Calgary Herald

Alberta Court of Appeal upholds man's sentence in stabbing death

Murder accomplice sought reduction in seven-year manslaught­er jail term

- KEVIN MARTIN Kmartin@postmedia.com X: @Kmartincou­rts

The seven-year sentence handed an accomplice in the murder of a Calgary chef was justified, Alberta's top court ruled Tuesday.

In a unanimous decision, a three-member Alberta Court of Appeal panel upheld the term Tommie Holloway was given for manslaught­er for his role in the killing of Christophe Herblin.

“We see no reason to overturn the decision,” Justice Peter Martin said, in rejecting defence counsel Kim Ross's bid for a lesser punishment for Holloway and agreeing with Crown prosecutor Elisa Frank the sentence should stand.

Ross argued Court of King's Bench Justice Blair Nixon erred in finding Holloway would have known there was a serious risk of bodily harm to Herblin when he drew him out of his under-constructi­on restaurant where his accomplice, Anthony Dodgson fatally stabbed him.

He also said Nixon didn't give sufficient weight to Holloway's Indigenous background, and overemphas­ized aggravatin­g factors while underempha­sizing mitigating ones.

“A sentence of three to five years would have satisfied all the principles of sentencing,” Ross said.

But Justice Alice Woolley said Nixon's finding that Holloway would have foreseen the possibilit­y of serious injury to Herblin, which put him in a higher category of manslaught­er, was a sound one.

Ross argued Holloway would not have known whether Dodgson would be met with resistance from Herblin and resort to stabbing him, or whether the threat the accomplice posed would be enough for the chef to leave the area.

Woolley said the stabbing of Herblin was a “predictabl­e outcome” and Nixon didn't have to find there was a certainty of bodily harm, simply a risk.

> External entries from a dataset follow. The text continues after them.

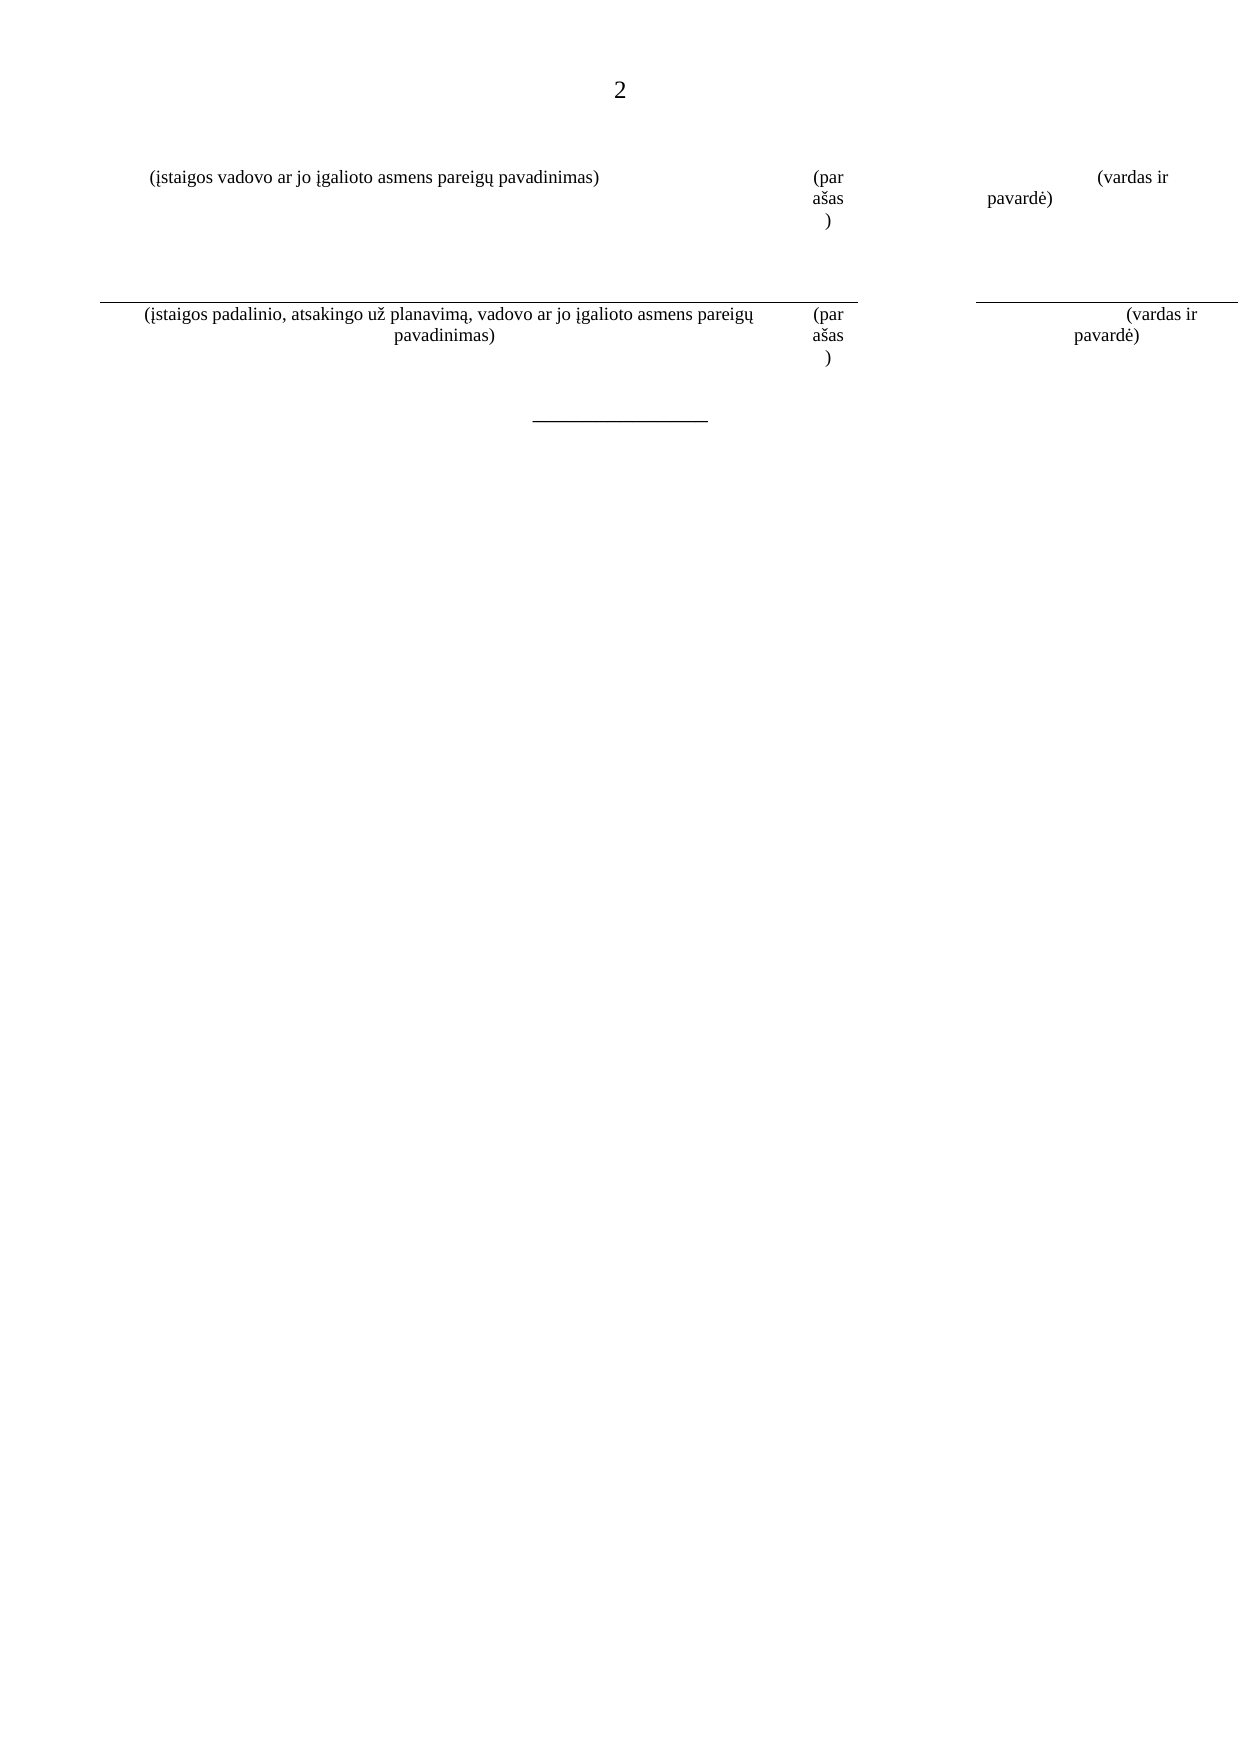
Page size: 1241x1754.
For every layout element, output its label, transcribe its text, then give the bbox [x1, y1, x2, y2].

table_cell [75, 263, 99, 302]
table_cell [1087, 105, 1237, 166]
table_cell [1087, 263, 1237, 302]
table_cell [976, 105, 1087, 166]
table_cell [799, 105, 858, 166]
table_cell [522, 105, 649, 166]
table_cell [858, 105, 976, 166]
table_cell [149, 263, 173, 302]
table_cell [223, 263, 522, 302]
table_cell [75, 230, 99, 262]
table_cell [650, 230, 798, 262]
table_cell [100, 263, 124, 302]
table_cell [149, 105, 173, 166]
table_cell [858, 263, 976, 302]
table_cell (parašas) [799, 166, 858, 230]
table_cell [976, 263, 1087, 302]
table_cell [650, 105, 798, 166]
table_cell (vardas ir pavardė) [976, 303, 1237, 367]
table_cell [100, 230, 124, 262]
table_cell [173, 105, 198, 166]
table_cell [799, 230, 858, 262]
table_cell [124, 105, 149, 166]
table_cell [100, 105, 124, 166]
text ______________ [75, 396, 1165, 425]
table_cell (vardas ir pavardė) [976, 166, 1237, 230]
table_cell (parašas) [799, 303, 858, 367]
table_cell [858, 302, 976, 367]
table_cell [75, 105, 99, 166]
table_cell (įstaigos padalinio, atsakingo už planavimą, vadovo ar jo įgalioto asmens pareigų pavadinimas) [100, 303, 798, 367]
table_cell [149, 230, 173, 262]
table_cell [858, 166, 976, 230]
table_cell [75, 166, 99, 230]
table_cell [75, 302, 99, 367]
table_cell [650, 166, 798, 230]
table_cell [522, 263, 649, 302]
table_cell [799, 263, 858, 302]
table_cell [650, 263, 798, 302]
table_cell [124, 230, 149, 262]
table_cell [173, 263, 198, 302]
table_cell [198, 105, 222, 166]
table_cell [1087, 230, 1237, 262]
table_cell [124, 263, 149, 302]
table_cell [173, 230, 198, 262]
table_cell [858, 230, 976, 262]
table_cell (įstaigos vadovo ar jo įgalioto asmens pareigų pavadinimas) [100, 166, 649, 230]
table_cell [976, 230, 1087, 262]
table_cell [223, 105, 522, 166]
table_cell [198, 263, 222, 302]
table_cell [198, 230, 222, 262]
table_cell [522, 230, 649, 262]
table_cell [223, 230, 522, 262]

Holloway was convicted by a Calgary jury of a reduced charge of manslaught­er for his role in the March 14, 2020, fatal stabbing of Herblin outside a strip mall in the city's southwest.

He had faced the same second-degree murder charge for which jurors ultimately found Dodgson guilty.

The two men had broken into Herblin's Croque Saveurs bistro, which was under constructi­on, to gain access to an adjacent cannabis store. When the alarm went off they fled, and Herblin, after calling police, came to the scene.

After officers left, the victim remained on scene and when Holloway and Dodgson returned three hours later, and realized Herblin was still there, the former vandalized the victim's parked car, luring him outside where he was fatally stabbed.

Dodgson, who was handed a life sentence without parole for a minimum 12 years, has appealed both his conviction and the sentence.